New building blocks: nucleosomes as part of DNA origamis
More news from the Korber group
30.11.2016
Jonas J. Funke, Philip Ketterer, Corinna Lieleg, Sarah Schunter, Philipp Korber and Hendrik Dietz (2016) Uncovering the forces between nucleosomes using DNA origami. Science Advances 2(11), e1600974. DOI: 10.1126/sciadv.1600974
Jonas J. Funke, Philip Ketterer, Corinna Lieleg, Philipp Korber and Hendrik Dietz (2016) Exploring Nucleosome Unwrapping Using DNA Origami. Nano Letters. DOI: 10.1021/acs.nanolett.6b04169
The complementary base pairing that is the basis for the well-known DNA double helix may also be used to generate other structures, as seen, for example, in the complex folding of functional RNAs. Not only RNA, but also DNA can be folded into highly intricate structures, at least in vitro. The group of Prof. Hendrik Dietz (TU Munich) specializes in building and studying such “DNA origami” nano-structures since several years and considered adding nucleosomes as new building blocks to such structures.
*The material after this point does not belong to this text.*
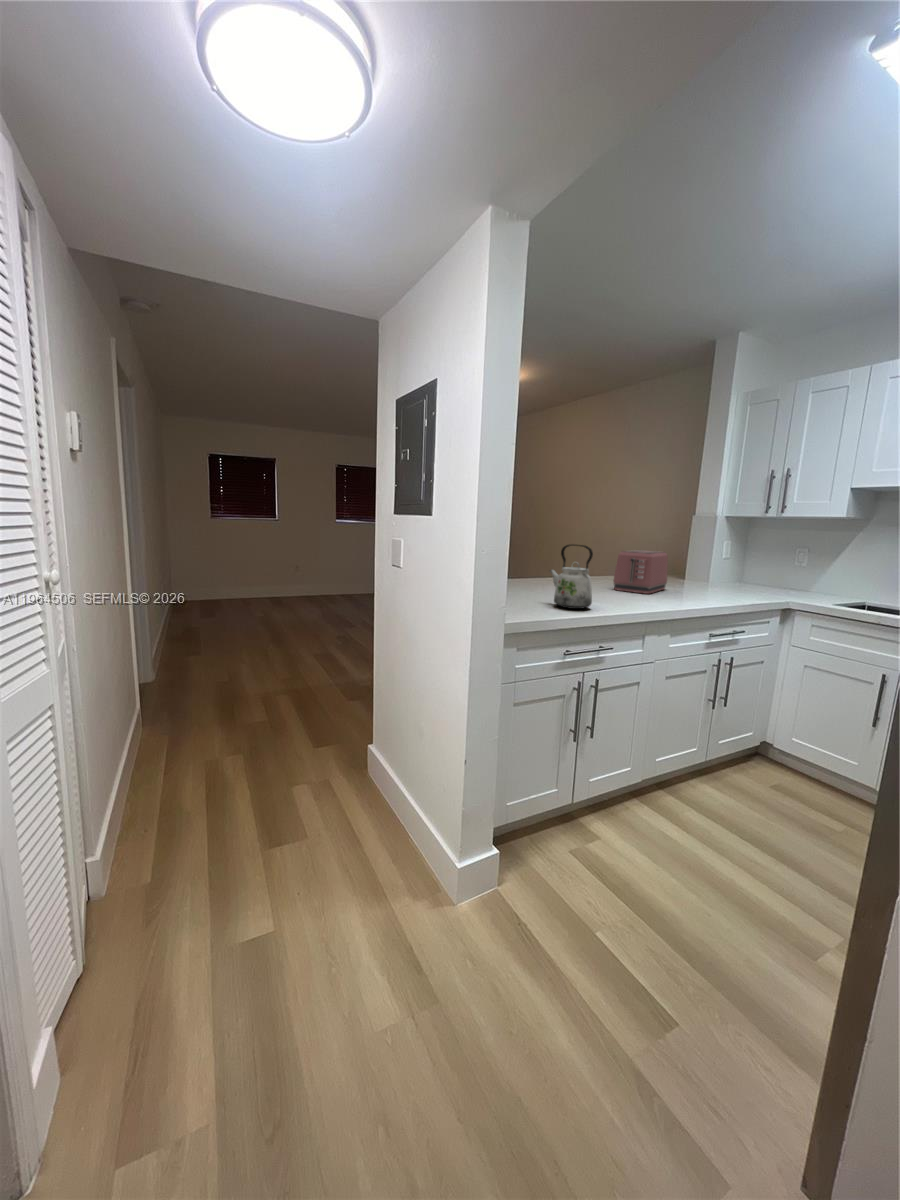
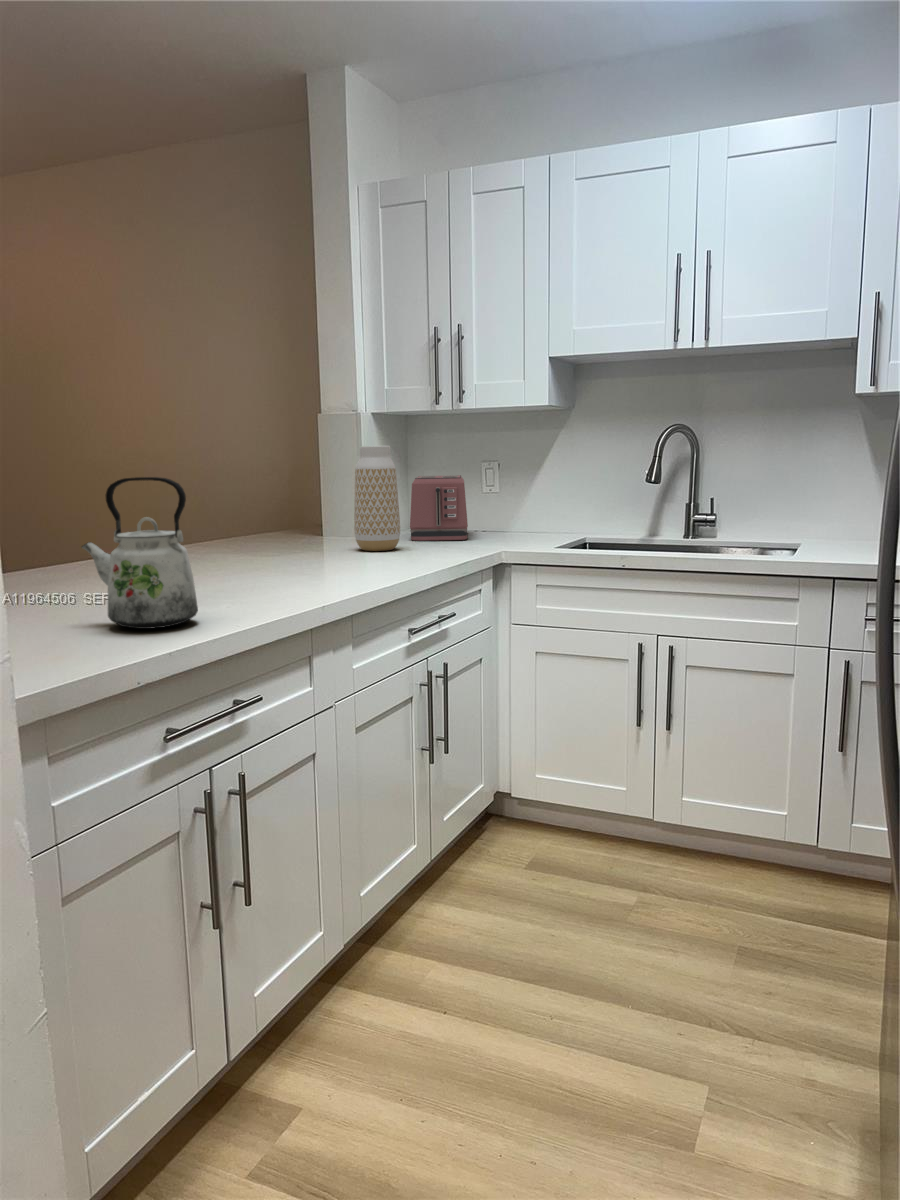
vase: none [697,535,728,592] -> present [354,446,400,551]
toaster: present [613,550,668,594] -> present [410,475,468,541]

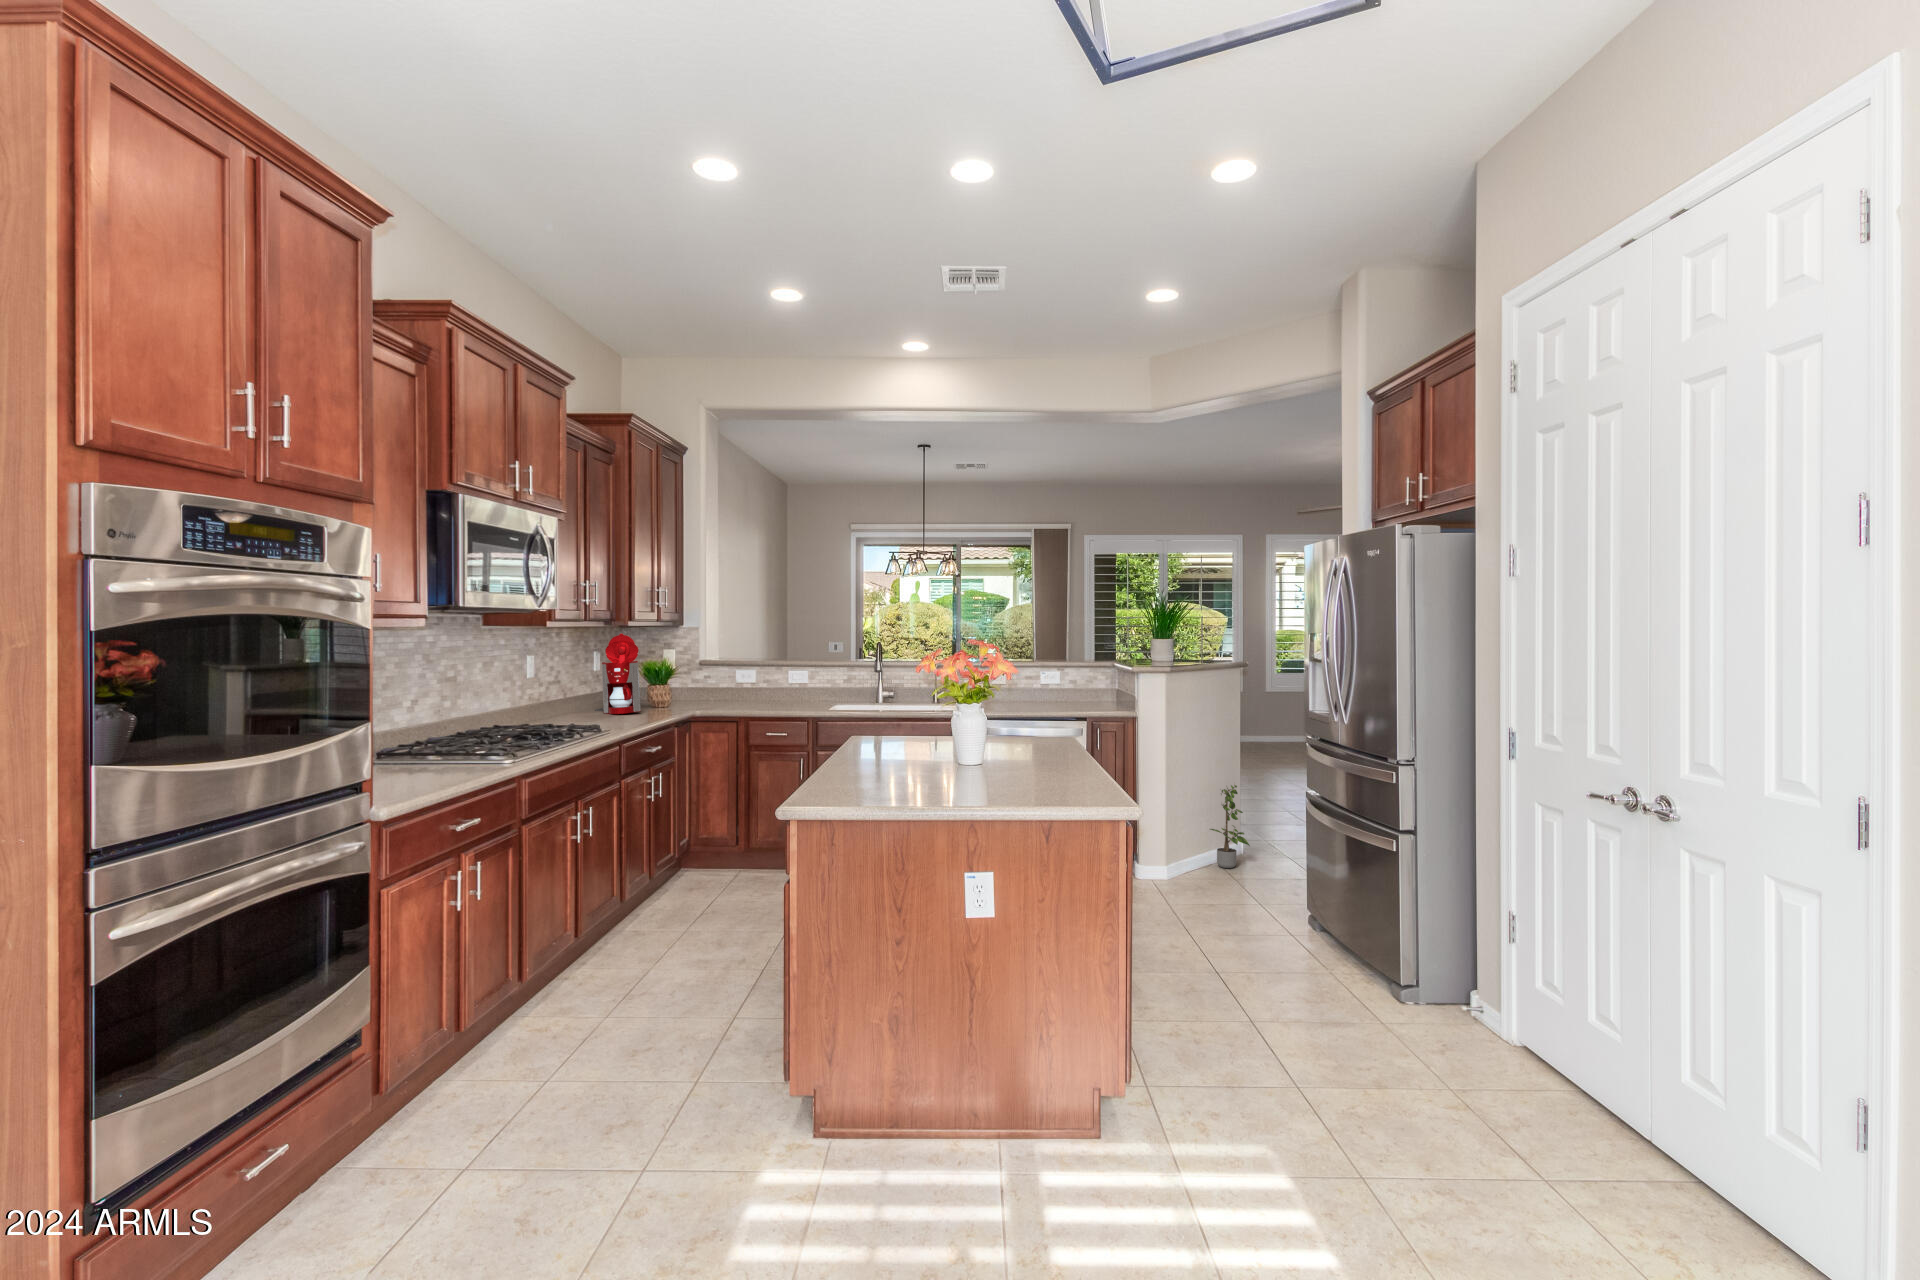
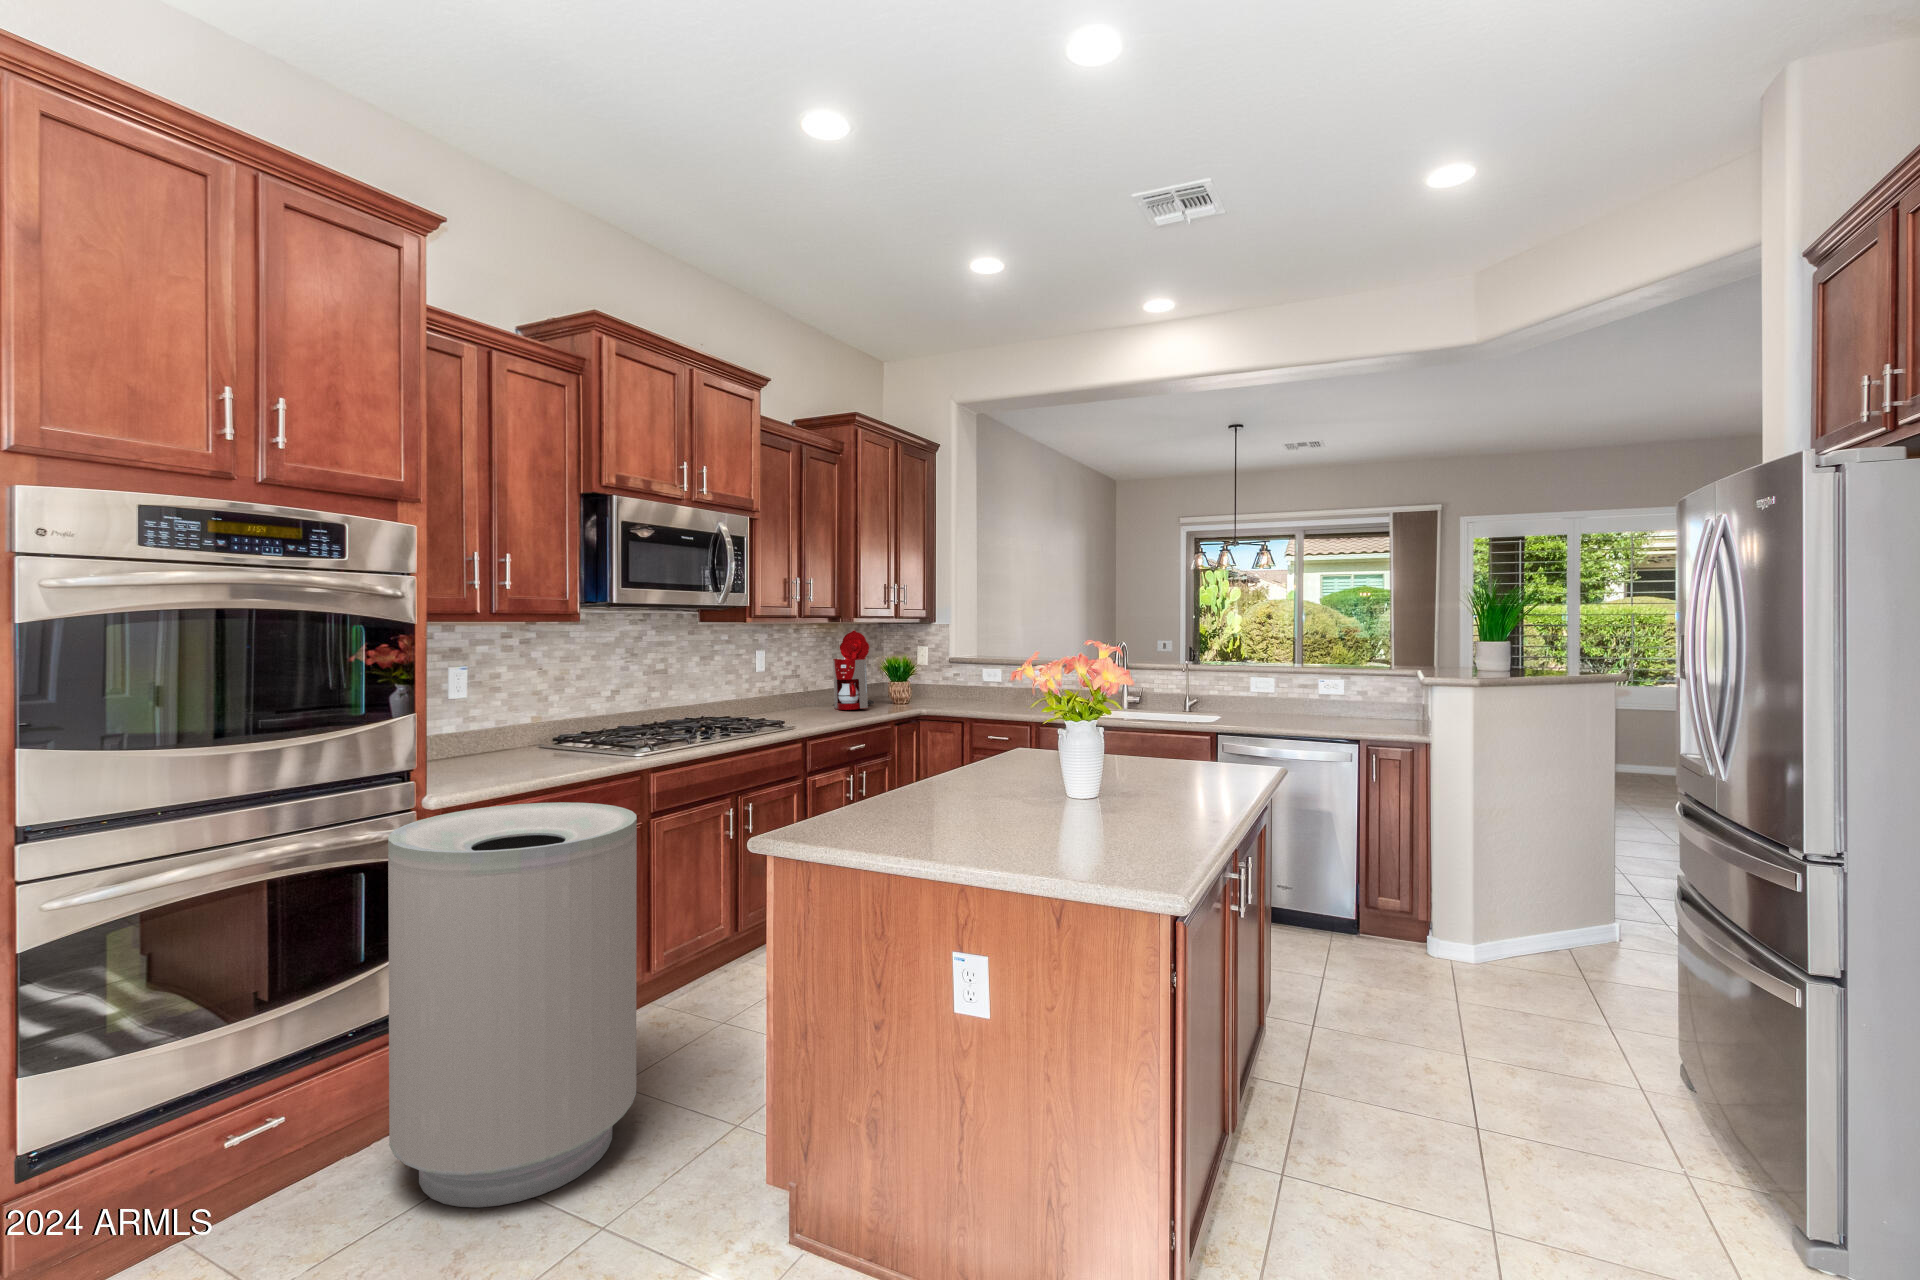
potted plant: present [1210,785,1250,868] -> none [1549,841,1618,959]
trash can: none [376,802,616,1187] -> present [388,802,637,1207]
The graduate student Corinna Lieleg in the group of PD Dr. Philipp Korber (BMC, LMU Munich) initiated the respective collaboration and designed, prepared and validated nucleosomes with single strand hybridization handles that could be incorporated into DNA origamis. As a first application, the nucleosomes were built into a hinged two-beam DNA origami device that works as a molecular force spectrometer. This way the energy landscapes of nucleosome stacking and unwrapping could be measured in an unprecedentedly direct way (Funke*, Ketterer*, Lieleg* et al., 2016, Science Advances; Funke et al., 2016, Nano Letters).
Philipp Korber heads the project A04 in the CRC 1064; Corinna Lieleg is an IRTG 1064 alumna.